There are several limitations to this study. First, we did not measure many other inflammatory cytokines that may have important mechanistic and prognostic roles in COPD. We had limited serum samples, and as such, we decided a priori to evaluate CRP, IL-6, and MCP-1 because of their potential role in the pathogenesis of cardiovascular diseases, which are a major source of morbidity and mortality in COPD. Second, because of a high dropout rate among those on 2 mg/day of fluticasone, we could not adequately determine whether very high doses of fluticasone could achieve further reductions in CRP above and beyond that achieved with 1 mg/day. Finally, we did not determine whether similar reductions in circulating CRP could be achieved using a lower dose of fluticasone (e.g., 500 mcg/day) than the dose we used for this study.

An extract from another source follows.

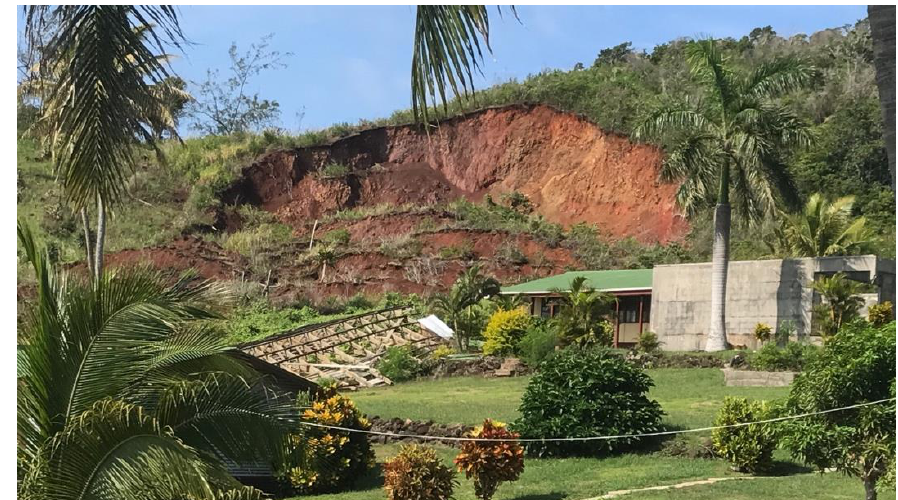
Figure 5. The landslide that destroyed the primary school in Denimanu village.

Therefore, the dose–response relationship of fluticasone and CRP remains unknown.
In summary, we found that withdrawal of inhaled corticosteroids led to an increase in serum CRP, whereas reintroduction of inhaled corticosteroids resulted in a significant reduction in CRP levels. Prednisone also reduced CRP levels. The reductions in CRP were largely sustained over a 4-month period with inhaled fluticasone. These data suggest that inhaled corticosteroids can reduce systemic inflammation and raise the possibility that they could have salutary effects on cardiovascular morbidity and mortality in COPD. Long-term, large-scale, multicenter studies are needed in the future to determine whether inhaled corticosteroids can indeed modify cardiovascular and all-cause mortality of COPD.
The authors thank Mrs. Jennifer Lee and Marian Langevin for their assistance in obtaining and processing blood samples from the study participants.